» **Teks Latihan**:
5. Pemakaian Bentuk Baur BJ-BI
Penutur-penutur BJL cenderung pula untuk memasukkan kata-kata BI
di dalam dialog-dialognya. Di sana-sini rupanya ada upaya untuk membaurkan
16
bentuk kata BJ dengan bentuk kata BI sehingga sering terjadi pemakaian
bentuk-bentuk baur sebagai berikut:
a) perhatekna (berasal dari kata BI ‘perhatikan’):
Mulane tah perhatekna (= BJB gatekna) omongane Kadir. ‘Oleh karena
itu, perhatikan omongan Kadir.’
b) ngatasi (berasal dari kata BI ‘mengatasi’):
Kon gak sanggup ngatasi (= BJB nanggulangi) nakale anak-anakmu?
‘Kamu tidak sanggup mengatasi kenakalan anak-anakmu?’
c) artine (berasal dari BI ‘artinya’):
Iku artine (= BJB tegese) kon gak norut ambek wong tuwa. ‘Itu artinya kau
tidak patuh pada orang tua.’
d) nyurahna (berasal dari kata BI ‘mencurahkan’):
Rakyat desa kudu melok nyurahna tenaga (= BJB nyambut gawe) kanggo
mbangun desane. ‘Rakyat desa harus ikut mencurahkan tenaga untuk
membangun desanya.’
e) ngomumna (berasal dari kata BI ‘mengumumkan’):
Pemerentah wis ngomumna (= BJB mbiwarakake) undhake rega-rega.

» **Butir Tugas A**:
Jawablah pertanyaan berikut berdasarkan teks tentang bentuk baur BJ-BI.
(i) Dari kata BI apa bentuk "ngatasi" berasal?
(ii) Apa padanan BJB untuk "artine"?
(iii) Apa padanan BJB untuk "ngomumna"?
» **Butir Tugas B**: Tuliskan ulang secara persis bagian teks tentang bentuk baur BJ-BI mulai dari "5. Pemakaian Bentuk" hingga dan termasuk "nanggulangi) nakale anak-anakmu?".
Baris-baris data yang menyertai teks ini tidak diperlukan.

» **Informasi**:
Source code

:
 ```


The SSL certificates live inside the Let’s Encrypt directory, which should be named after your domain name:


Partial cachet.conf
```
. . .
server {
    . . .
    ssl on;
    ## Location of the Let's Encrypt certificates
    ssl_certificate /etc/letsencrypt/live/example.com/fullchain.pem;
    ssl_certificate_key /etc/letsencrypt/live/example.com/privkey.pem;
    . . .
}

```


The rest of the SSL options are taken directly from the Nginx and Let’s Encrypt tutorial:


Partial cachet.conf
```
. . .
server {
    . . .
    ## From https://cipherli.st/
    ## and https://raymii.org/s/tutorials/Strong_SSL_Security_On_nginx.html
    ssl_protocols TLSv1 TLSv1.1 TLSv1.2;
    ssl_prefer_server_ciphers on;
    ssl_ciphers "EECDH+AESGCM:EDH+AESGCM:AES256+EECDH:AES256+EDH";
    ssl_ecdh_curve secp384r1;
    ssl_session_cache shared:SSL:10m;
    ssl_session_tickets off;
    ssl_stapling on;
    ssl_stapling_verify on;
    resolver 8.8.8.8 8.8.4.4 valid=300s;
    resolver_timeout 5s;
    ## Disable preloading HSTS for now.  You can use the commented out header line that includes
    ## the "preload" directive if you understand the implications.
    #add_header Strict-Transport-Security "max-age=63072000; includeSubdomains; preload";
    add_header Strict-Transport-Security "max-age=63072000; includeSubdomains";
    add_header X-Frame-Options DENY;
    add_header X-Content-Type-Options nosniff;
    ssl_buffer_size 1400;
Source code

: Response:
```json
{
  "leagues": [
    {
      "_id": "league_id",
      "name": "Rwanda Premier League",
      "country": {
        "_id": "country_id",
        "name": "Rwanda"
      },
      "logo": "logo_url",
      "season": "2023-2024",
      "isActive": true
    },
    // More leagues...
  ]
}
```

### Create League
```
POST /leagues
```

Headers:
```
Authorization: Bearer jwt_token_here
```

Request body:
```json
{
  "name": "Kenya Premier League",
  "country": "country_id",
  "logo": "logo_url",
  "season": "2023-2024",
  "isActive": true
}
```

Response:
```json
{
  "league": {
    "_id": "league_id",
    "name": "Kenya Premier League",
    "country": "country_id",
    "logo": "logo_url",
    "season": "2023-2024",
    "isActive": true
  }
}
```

» **Pembahasan Jawaban A**:
(i) Mengatasi
(ii) Tegese
(iii) Mbiwarakake

» **Pembahasan Jawaban B**:
5. Pemakaian Bentuk Baur BJ-BI
Penutur-penutur BJL cenderung pula untuk memasukkan kata-kata BI
di dalam dialog-dialognya. Di sana-sini rupanya ada upaya untuk membaurkan
16
bentuk kata BJ dengan bentuk kata BI sehingga sering terjadi pemakaian
bentuk-bentuk baur sebagai berikut:
a) perhatekna (berasal dari kata BI ‘perhatikan’):
Mulane tah perhatekna (= BJB gatekna) omongane Kadir. ‘Oleh karena
itu, perhatikan omongan Kadir.’
b) ngatasi (berasal dari kata BI ‘mengatasi’):
Kon gak sanggup ngatasi (= BJB nanggulangi) nakale anak-anakmu?